Michael McFaul: «Autócratas contra demócratas: el nuevo desorden global»

La estrategia del bando de los autoritarios es ahora más sutil que en la Guerra Fría: consiste en deslegitimar a las instituciones democráticas desde dentro

Dos grandes bandos en liza. Imagen generada por inteligencia artificial
Gabriela Bustelo

Michael McFaul. Académico y diplomático. Profesor de Ciencias Políticas en la Universidad de Stanford. Fue embajador de EE. UU. en Rusia entre 2012-2014 y asesor del Consejo de Seguridad de la Casa Blanca. Columnista del Washington Post.

Avance

Tras el paréntesis de Fukuyama y el fin de la historia, que tuvo mucho de espejismo, el orden mundial se ha vuelto a fraccionar en dos grandes bloques, como detalla Michael McFaul en este ensayo.
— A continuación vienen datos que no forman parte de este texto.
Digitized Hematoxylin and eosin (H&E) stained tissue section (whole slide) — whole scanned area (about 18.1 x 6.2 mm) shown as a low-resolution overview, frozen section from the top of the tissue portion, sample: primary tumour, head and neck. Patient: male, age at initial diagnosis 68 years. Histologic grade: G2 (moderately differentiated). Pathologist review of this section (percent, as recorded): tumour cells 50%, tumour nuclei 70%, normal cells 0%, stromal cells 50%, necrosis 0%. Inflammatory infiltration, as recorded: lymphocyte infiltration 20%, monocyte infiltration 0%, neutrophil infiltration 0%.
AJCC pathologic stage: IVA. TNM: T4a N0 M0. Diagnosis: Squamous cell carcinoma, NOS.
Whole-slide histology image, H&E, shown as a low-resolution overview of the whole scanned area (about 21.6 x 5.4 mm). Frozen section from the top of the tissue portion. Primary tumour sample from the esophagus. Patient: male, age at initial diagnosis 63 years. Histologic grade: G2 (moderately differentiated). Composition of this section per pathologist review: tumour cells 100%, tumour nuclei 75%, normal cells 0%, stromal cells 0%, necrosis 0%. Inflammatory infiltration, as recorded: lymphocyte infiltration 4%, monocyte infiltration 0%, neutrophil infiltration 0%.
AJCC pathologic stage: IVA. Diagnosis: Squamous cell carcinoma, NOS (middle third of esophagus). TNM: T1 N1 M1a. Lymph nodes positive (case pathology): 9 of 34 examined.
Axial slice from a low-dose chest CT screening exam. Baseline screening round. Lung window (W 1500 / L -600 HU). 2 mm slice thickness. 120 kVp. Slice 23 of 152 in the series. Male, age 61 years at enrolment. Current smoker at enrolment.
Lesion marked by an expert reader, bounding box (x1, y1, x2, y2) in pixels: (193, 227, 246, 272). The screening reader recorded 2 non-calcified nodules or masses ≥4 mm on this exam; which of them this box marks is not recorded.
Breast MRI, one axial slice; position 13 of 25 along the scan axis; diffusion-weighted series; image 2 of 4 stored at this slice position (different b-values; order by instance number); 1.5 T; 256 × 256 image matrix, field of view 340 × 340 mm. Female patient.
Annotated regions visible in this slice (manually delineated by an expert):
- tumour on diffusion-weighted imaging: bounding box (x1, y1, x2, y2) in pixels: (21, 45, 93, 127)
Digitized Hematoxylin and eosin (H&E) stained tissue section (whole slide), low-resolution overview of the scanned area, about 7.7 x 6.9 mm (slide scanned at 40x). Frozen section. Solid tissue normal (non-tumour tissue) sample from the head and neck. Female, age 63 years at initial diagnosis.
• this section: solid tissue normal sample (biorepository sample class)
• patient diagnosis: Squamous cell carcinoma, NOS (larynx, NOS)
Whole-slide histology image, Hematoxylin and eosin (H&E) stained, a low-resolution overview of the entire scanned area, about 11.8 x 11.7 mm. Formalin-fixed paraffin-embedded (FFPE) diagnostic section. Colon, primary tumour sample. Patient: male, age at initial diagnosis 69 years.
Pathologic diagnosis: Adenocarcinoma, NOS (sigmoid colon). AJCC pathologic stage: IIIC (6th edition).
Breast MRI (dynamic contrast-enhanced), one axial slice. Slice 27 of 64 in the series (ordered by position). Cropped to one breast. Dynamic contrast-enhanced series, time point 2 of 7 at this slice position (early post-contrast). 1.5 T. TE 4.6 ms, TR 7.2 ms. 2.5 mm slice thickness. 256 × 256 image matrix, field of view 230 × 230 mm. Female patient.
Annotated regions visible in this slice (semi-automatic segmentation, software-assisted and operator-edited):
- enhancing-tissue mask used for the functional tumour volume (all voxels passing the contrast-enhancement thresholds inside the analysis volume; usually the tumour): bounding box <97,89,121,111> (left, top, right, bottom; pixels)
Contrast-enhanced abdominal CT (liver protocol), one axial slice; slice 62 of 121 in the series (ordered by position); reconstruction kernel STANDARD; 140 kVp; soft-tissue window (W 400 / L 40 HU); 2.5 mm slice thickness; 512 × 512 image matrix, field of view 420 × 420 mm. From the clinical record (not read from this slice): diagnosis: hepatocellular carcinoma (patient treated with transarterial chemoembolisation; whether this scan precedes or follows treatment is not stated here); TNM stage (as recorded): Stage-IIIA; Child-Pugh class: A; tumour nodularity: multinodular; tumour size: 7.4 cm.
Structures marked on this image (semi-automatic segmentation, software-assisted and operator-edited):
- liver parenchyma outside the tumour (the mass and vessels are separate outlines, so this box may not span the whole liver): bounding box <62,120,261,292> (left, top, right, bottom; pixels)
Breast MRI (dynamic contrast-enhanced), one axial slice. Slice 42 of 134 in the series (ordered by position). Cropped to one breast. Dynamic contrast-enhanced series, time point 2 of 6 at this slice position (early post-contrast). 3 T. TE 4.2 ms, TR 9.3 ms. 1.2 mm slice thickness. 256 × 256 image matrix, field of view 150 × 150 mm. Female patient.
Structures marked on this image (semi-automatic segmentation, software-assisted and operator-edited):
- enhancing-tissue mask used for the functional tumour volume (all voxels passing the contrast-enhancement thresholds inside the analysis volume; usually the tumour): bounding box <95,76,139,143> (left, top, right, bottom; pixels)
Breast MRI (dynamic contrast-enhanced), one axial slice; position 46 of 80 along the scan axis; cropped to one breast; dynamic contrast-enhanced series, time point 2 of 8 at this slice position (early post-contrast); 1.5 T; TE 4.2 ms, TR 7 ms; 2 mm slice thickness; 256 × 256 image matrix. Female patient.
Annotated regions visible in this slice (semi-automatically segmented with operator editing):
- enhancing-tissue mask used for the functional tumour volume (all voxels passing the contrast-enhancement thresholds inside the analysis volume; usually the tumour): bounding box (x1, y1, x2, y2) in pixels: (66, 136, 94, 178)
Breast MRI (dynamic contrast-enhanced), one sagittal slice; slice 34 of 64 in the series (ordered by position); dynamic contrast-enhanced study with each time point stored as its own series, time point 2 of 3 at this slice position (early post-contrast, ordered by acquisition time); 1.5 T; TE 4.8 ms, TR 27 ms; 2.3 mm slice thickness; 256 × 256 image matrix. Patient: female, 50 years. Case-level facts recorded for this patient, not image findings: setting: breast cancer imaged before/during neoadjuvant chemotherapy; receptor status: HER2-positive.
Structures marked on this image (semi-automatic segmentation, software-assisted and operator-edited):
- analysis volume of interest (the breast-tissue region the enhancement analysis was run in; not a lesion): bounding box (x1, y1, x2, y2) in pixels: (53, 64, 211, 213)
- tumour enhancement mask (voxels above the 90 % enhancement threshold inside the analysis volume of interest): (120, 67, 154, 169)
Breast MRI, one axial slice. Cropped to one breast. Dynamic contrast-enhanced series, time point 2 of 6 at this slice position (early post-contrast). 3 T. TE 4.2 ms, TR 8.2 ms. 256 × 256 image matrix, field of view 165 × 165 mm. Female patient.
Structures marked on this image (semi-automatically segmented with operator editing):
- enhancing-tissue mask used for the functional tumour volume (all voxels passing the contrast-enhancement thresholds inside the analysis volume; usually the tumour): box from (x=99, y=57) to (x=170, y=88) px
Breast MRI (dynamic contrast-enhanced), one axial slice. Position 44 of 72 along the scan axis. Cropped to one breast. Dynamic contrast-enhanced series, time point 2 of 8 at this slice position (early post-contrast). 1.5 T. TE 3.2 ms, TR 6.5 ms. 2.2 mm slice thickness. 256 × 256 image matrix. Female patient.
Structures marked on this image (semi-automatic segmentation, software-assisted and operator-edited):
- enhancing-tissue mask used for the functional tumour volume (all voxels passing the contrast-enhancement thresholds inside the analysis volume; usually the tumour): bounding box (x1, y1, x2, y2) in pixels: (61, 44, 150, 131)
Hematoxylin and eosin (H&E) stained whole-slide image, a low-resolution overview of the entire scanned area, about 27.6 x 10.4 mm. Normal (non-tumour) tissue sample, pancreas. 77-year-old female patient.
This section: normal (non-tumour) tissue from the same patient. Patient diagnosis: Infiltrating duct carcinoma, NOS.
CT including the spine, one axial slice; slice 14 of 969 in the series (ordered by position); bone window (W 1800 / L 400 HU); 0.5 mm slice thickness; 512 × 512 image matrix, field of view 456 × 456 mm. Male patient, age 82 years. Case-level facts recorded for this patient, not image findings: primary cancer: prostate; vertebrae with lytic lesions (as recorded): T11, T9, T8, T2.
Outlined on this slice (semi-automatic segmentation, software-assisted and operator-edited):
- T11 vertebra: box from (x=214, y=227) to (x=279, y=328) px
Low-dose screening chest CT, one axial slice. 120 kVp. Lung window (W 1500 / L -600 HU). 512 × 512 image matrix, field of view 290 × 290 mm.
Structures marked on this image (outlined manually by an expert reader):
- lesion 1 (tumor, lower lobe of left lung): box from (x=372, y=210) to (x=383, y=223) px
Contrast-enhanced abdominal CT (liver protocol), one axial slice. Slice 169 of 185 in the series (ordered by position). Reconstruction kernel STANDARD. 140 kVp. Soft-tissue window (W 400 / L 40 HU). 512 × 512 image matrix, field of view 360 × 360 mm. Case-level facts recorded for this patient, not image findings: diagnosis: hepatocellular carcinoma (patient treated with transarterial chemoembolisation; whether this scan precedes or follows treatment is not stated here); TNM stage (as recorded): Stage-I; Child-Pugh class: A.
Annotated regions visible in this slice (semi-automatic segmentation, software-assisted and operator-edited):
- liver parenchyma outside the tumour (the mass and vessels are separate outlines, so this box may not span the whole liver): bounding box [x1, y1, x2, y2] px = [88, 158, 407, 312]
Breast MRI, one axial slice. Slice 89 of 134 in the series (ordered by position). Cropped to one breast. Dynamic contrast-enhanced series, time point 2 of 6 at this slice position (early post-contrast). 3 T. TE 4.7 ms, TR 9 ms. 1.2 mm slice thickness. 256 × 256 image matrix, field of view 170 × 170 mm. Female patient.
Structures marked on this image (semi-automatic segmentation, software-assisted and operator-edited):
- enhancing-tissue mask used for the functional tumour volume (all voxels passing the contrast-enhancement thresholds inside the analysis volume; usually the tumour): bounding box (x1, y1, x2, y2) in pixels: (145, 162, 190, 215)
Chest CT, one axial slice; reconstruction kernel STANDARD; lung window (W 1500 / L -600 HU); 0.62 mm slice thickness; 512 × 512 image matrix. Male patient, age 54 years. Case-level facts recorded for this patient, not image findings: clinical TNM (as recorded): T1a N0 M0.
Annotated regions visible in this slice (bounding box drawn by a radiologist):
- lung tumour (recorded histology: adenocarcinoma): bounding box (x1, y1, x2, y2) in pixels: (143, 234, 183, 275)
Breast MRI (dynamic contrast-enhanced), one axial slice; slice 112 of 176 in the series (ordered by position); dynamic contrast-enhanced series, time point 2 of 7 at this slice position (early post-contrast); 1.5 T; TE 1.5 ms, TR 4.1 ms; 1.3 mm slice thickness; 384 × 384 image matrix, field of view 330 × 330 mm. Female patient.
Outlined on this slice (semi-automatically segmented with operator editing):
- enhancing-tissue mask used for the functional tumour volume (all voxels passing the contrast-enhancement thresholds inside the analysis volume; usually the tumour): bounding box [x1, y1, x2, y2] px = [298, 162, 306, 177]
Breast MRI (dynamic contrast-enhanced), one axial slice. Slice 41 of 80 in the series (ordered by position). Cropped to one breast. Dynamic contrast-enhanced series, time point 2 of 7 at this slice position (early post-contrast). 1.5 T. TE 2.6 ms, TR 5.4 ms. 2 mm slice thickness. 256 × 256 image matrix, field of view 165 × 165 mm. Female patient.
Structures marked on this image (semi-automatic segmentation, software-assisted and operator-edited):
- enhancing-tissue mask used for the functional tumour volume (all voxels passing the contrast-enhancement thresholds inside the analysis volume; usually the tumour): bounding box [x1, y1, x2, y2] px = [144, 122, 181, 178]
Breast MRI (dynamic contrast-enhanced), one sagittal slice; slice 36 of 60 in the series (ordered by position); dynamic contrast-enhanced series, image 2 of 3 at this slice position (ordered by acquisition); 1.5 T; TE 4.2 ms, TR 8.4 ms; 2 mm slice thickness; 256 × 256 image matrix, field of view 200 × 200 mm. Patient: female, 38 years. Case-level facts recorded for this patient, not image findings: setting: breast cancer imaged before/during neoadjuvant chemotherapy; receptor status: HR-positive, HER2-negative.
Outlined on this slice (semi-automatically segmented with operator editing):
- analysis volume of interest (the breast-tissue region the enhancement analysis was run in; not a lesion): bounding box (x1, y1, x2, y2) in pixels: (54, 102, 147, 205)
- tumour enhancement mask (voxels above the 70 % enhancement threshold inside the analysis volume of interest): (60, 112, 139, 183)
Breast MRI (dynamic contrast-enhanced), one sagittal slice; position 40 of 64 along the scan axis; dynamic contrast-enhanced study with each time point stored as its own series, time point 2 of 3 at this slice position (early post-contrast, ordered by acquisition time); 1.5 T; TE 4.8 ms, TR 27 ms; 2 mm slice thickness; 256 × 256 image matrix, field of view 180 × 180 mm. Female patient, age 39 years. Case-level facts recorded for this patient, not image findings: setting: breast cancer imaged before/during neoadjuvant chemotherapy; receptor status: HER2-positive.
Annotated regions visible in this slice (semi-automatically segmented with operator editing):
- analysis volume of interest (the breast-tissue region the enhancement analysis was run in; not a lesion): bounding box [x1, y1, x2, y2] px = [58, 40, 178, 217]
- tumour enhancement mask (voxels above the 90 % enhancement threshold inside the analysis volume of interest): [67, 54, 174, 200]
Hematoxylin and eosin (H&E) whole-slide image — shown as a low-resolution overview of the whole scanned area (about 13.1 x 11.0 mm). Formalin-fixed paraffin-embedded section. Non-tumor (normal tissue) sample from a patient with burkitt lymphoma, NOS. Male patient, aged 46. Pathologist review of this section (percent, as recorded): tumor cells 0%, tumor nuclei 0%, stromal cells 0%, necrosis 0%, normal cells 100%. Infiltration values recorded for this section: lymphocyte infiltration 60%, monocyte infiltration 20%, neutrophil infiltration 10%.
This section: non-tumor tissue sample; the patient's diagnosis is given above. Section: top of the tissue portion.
Del pulso que echaron Estados Unidos y la Unión Soviética en la posguerra hemos pasado a otro entre un bando democrático (EE. UU., Europa, y sus aliados) y un bando autoritario (China, Rusia, Irán, Corea del Norte, Venezuela, Bielorrusia, Nicaragua). Este último es menos homogéneo que el primero, pero tiene un enemigo común: Occidente. Su estrategia es ahora más sutil que en la guerra fría, deslegitimando las instituciones democráticas desde dentro, mediante la desinformación coordinada, la injerencia electoral, la compra de influencias y la disrupción en redes sociales. Usan armas sofisticadas como lo que el autor llama «la agresión implícita», de suerte que nadie consigue demostrar que se haya producido una intervención de un país extranjero, lo que deja en inferioridad al bando de los demócratas, que necesitan reunir pruebas para denunciar las conductas ilegítimas. Menos agresivo es el «autoritarismo de alto rendimiento» de Xi Jinping, que consiste en proyectar una imagen de eficacia económica y poderío global, como oferta alternativa a la democracia, que resulta tentadora para países en vías de desarrollo.

Cuentan para minar a Occidente con la guerra de la información (granjas de perfiles falsos, producción masiva de contenido falso, algoritmos diseñados para polarizar), a fin de ofuscar a la ciudadanía para que confunda la verdad y la mentira. Y con el caballo de Troya de la corrupción transnacional; ahí está, como botón de muestra, la City londinense, epicentro blanqueador de las fortunas de oligarcas rusos. Y evita el choque bélico directo (con la excepción de Ucrania) optando por incidentes fronterizos, despliegues de mercenarios en África y Latinoamérica, etc.

No elude McFaul la crítica al bando democrático, recordando la desigualdad económica, la corrupción, la polarización o el populismo de partidos extremistas, «grietas por donde se cuelan las argucias autocráticas». ¿Soluciones? El autor propone una mejora interna de la democracia, para que demuestre con hechos tangibles su superioridad moral; un refuerzo de las alianzas internacionales con los países que comparten unos principios fundamentales (OTAN, UE, Japón, India etc.); y una ofensiva ideológica y normativa, que apoye a la sociedad civil en los países autoritarios, aunque sea desde la clandestinidad.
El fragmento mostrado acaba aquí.